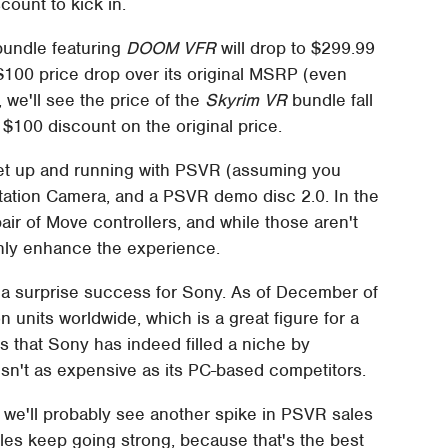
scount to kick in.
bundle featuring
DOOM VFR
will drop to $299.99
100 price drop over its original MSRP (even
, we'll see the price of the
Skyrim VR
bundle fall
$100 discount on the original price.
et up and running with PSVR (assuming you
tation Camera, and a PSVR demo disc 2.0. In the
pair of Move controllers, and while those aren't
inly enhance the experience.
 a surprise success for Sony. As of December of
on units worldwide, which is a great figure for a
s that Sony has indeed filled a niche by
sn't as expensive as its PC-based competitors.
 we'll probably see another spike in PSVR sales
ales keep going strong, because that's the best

==

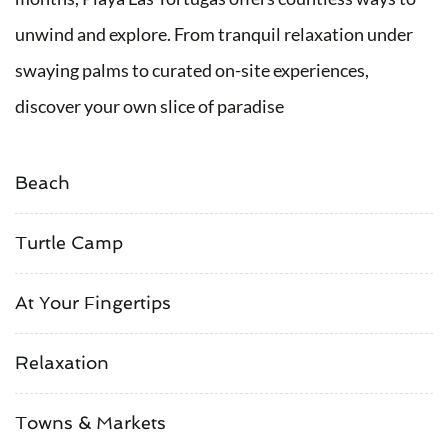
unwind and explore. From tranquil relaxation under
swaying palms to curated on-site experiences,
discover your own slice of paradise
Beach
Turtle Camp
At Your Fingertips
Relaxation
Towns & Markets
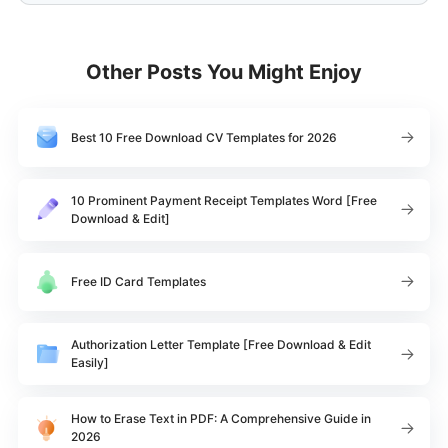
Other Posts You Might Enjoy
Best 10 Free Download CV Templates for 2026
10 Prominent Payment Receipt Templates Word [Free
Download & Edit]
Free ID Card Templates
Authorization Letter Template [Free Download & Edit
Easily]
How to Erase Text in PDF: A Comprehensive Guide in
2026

--

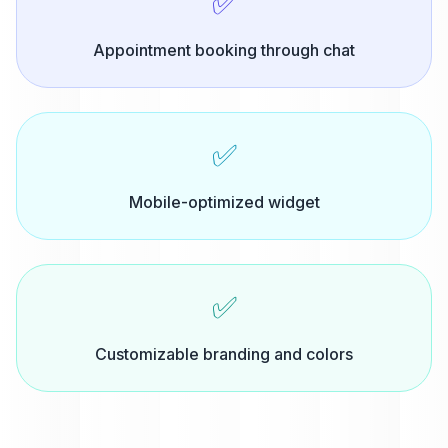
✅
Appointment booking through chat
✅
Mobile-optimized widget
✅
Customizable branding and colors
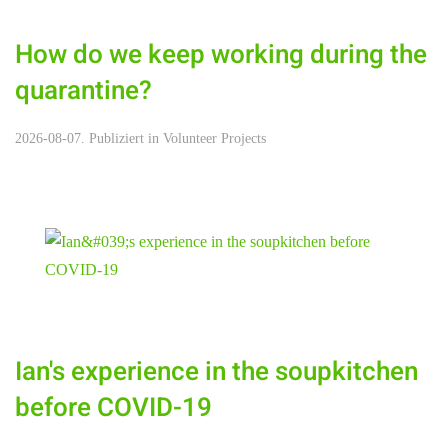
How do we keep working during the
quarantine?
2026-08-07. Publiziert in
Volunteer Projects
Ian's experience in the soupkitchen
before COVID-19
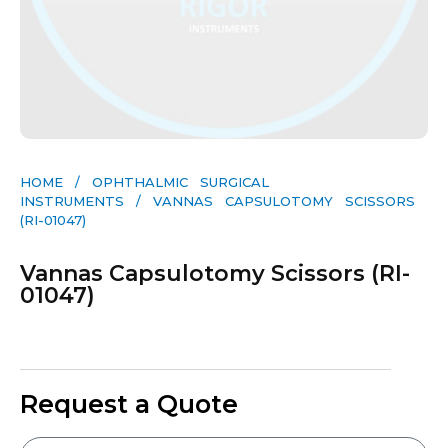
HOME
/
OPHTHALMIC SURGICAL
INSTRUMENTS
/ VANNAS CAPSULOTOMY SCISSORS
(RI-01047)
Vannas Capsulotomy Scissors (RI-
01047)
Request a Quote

*WORK TO COMPLETE*. Search the material for lines holding the word "PSVR", then say how many there are and nothing more.

*EXERCISE RESULT*. 3